One bite, and it's evident that Thompson (or one of his three kitchen staffers, a tiny crew) can bake — further evidence comes in the obscenely buttery, crunchy-on-the-bottom corn muffins, with their sneaky jalapeño bite — but the sweets selection remains disappointingly slim.

But, hey, baby steps, right? Advancing too much change, too soon, might put off the regulars, and the dinner-only 128 is definitely one of those restaurants that deserves its loyal following. Next up: adding an additional 10 or so items to the menu, including a burger and other sandwiches.

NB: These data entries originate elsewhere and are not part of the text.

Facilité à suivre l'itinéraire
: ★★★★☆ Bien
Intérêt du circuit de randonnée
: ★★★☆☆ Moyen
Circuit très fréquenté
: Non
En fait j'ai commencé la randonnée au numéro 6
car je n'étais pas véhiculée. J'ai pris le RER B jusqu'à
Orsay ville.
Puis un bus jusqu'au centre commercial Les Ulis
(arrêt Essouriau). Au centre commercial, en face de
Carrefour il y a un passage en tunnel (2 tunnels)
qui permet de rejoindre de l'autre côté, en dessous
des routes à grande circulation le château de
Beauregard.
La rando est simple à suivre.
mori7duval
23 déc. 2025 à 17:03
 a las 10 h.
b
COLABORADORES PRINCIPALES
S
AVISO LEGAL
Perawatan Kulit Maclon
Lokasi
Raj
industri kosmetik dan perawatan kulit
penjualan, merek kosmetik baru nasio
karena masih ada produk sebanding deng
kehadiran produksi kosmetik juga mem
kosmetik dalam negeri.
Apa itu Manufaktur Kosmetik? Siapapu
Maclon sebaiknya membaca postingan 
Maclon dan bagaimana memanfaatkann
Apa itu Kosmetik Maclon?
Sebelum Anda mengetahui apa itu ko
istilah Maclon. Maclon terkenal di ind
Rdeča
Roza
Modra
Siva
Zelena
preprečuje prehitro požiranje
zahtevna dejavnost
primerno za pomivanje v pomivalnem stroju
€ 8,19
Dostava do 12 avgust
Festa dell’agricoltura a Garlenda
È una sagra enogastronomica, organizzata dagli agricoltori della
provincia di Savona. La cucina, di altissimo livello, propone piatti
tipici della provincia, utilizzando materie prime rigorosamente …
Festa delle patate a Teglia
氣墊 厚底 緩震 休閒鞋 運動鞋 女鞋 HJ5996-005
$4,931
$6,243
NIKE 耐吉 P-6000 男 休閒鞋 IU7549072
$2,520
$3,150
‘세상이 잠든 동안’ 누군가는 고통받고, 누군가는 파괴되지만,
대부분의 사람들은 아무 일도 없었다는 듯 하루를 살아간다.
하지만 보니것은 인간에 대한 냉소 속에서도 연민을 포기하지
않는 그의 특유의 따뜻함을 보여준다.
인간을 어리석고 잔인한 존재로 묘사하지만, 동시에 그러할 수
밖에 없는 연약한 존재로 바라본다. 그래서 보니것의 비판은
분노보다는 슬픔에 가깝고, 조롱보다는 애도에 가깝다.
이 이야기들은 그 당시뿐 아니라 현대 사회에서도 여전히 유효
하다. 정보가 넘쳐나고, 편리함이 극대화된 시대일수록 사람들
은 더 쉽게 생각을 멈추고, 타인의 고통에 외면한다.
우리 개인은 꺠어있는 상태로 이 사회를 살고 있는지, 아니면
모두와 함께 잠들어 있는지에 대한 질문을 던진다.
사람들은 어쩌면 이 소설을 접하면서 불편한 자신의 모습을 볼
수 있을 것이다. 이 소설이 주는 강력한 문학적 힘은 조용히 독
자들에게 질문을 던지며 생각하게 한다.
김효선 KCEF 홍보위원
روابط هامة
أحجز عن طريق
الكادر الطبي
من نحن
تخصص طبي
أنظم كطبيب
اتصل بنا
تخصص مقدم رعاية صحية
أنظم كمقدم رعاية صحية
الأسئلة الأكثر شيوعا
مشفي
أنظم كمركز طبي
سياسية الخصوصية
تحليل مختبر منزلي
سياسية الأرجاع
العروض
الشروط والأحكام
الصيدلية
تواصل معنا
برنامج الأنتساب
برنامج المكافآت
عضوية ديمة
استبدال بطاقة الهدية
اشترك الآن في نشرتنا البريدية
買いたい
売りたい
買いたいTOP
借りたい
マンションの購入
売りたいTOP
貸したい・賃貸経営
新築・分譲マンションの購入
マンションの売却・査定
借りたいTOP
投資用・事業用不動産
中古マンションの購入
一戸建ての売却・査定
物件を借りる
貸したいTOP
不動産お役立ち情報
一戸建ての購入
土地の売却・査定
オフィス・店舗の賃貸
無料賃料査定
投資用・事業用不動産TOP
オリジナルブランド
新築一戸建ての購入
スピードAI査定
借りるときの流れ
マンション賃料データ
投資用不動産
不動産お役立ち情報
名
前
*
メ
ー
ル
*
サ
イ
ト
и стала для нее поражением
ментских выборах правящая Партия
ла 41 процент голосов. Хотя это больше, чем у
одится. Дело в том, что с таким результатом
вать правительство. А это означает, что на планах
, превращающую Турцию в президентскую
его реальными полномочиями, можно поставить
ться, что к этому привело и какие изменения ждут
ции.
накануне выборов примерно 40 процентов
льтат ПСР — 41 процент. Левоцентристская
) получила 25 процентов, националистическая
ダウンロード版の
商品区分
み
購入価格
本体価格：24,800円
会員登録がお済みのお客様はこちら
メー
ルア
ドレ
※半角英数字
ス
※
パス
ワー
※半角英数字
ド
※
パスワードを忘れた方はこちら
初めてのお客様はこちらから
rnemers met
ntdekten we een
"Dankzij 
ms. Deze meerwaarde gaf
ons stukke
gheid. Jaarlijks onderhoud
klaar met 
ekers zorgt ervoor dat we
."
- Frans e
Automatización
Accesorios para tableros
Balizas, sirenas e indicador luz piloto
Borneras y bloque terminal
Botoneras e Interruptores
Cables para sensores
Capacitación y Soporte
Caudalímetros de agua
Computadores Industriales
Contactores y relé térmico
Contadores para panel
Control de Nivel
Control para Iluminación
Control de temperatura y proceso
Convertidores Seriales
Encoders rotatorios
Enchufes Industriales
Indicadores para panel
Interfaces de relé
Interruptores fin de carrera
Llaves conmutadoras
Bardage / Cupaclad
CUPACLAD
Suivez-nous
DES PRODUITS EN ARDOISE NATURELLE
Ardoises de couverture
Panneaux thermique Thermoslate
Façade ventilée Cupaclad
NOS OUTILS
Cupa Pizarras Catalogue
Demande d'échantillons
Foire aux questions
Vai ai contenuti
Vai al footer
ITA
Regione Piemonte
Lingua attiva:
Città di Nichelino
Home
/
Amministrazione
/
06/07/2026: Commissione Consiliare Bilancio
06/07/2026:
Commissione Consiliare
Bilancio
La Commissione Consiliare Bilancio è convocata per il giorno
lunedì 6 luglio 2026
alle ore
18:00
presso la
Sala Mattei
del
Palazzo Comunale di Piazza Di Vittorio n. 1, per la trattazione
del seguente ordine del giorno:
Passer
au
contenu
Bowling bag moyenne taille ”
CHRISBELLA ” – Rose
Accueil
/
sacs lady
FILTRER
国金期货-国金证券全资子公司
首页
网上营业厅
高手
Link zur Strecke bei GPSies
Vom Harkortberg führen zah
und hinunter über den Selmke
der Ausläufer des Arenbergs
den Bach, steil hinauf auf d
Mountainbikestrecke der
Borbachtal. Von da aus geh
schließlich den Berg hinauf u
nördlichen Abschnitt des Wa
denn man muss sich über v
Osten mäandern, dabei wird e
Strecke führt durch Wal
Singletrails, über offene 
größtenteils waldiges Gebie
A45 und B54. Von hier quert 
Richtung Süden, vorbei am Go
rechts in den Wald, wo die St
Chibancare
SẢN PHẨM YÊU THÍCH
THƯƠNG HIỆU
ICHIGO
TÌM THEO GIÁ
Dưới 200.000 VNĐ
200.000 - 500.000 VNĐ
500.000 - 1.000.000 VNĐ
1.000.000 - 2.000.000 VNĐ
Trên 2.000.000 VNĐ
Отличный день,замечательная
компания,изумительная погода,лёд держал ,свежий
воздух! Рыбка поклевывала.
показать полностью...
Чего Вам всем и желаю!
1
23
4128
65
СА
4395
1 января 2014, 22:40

Heresy, perhaps, to 128 die-hards. But the strategy could also be interpreted as a smart foray into diversification, at least from the perspective of someone like yours truly, who lives within walking distance of the restaurant and isn't always in the mood to spontaneously drop $30 on a plate of short ribs.

In other words, good for him.

"We're trying stuff, I'm putting myself out there," said Thompson. "We obviously make mistakes sometimes, but this is my baby. I've been working almost 15 years to get to here."